Rapid Prototyping
On my second time taking the 3D modeling/animation class at OSU, we struck up a deal with Columbus-based Laser Reproductions to cheaply produce stereolithographic rapid prototypes at a student-affordable rate. These aren’t those fragile plaster things you usually see, either. These are a translucent plastic formed from thousands of liquid layers cured with a UV laser.
Preparing models for prototyping is a bit of a challenge. There are angles that can’t be reproduced, and everything has to be perfectly solid with no normals or vertices misbehaving. Since some folks in the class were doing 3D for the first time, it was my job to clean up other people’s models in addition to preparing my own.
Enuma was my first model produced. The character is based on Marduk from Babylonian mythos.
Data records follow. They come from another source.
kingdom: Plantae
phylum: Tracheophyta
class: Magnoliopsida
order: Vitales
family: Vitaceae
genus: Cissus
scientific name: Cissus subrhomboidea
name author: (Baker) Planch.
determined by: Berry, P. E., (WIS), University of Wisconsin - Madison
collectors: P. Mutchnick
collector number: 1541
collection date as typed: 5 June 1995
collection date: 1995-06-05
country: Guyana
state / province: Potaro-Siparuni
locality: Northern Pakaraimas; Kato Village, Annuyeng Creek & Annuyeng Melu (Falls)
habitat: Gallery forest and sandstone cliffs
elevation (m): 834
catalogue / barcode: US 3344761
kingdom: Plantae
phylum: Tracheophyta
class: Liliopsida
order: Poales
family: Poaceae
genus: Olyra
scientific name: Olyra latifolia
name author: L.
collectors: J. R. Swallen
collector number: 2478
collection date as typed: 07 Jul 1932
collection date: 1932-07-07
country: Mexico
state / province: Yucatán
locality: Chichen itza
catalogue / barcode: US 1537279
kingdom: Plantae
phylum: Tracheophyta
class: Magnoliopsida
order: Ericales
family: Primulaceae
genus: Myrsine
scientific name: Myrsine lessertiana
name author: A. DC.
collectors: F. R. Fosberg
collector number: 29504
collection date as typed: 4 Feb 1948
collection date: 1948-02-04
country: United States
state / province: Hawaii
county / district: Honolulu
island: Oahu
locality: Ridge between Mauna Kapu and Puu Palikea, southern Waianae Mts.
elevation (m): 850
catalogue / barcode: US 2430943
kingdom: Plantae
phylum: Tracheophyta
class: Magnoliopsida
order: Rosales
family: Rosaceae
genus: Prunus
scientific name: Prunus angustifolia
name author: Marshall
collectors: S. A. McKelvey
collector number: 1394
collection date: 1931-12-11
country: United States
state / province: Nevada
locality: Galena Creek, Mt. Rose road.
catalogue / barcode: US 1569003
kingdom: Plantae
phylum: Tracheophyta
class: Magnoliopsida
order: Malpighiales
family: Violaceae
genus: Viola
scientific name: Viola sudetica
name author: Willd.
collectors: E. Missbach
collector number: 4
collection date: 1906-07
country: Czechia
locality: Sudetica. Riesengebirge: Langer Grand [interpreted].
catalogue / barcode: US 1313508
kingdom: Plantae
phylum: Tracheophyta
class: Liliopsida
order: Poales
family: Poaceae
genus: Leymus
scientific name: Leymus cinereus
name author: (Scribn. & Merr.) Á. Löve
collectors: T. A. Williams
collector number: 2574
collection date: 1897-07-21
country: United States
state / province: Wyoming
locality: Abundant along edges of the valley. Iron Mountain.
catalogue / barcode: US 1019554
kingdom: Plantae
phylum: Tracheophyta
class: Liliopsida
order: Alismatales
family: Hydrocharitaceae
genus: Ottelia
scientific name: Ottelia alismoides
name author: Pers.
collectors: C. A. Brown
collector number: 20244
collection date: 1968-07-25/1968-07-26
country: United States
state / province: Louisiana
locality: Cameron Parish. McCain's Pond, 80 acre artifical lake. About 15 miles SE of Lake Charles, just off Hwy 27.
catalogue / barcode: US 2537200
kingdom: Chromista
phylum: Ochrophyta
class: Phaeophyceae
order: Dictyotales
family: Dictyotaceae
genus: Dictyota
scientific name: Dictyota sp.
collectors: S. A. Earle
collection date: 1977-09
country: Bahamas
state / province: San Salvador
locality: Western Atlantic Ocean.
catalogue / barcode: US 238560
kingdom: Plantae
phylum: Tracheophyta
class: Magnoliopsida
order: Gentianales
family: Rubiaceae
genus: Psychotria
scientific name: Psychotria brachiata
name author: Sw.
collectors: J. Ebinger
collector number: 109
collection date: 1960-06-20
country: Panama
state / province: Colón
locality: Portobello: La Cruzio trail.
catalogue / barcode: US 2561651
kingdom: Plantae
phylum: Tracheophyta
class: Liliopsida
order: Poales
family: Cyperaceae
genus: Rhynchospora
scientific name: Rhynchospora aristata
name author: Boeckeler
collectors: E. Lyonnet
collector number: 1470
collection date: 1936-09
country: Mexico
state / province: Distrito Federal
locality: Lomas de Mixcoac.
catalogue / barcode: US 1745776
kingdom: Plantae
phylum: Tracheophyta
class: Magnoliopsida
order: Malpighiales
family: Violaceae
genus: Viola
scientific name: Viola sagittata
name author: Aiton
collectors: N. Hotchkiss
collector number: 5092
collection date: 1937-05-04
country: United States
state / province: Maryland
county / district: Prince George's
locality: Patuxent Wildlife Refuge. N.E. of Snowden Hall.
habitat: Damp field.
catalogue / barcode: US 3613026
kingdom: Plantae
From within this primal god’s shell, a tiny dodecahedron is produced as a reference to the 3D modeling process.
Tralfamadorian Predation shows a pouncing Phidippus Audax, a type of American jumping spider, in many points of its jump simultaneously. This is my take on the class’s instructions to model an animation in a single frame.
4 Viewports represents the modeling experience. In most 3D modeling software, the user sees a standard four viewports, each a different camera pointing at the subject from another angle. The most common angles are Front, Side, Top, and Perspective. This model takes a human figure and places it in those four views in physical space.
I slipped this model in to a production run after finishing my assignments. I based the model off of a sketch I borrowed from a Columbus, OH Artist and good friend of mine. I love the style of her character sketches, and I had to see one in the “real world.”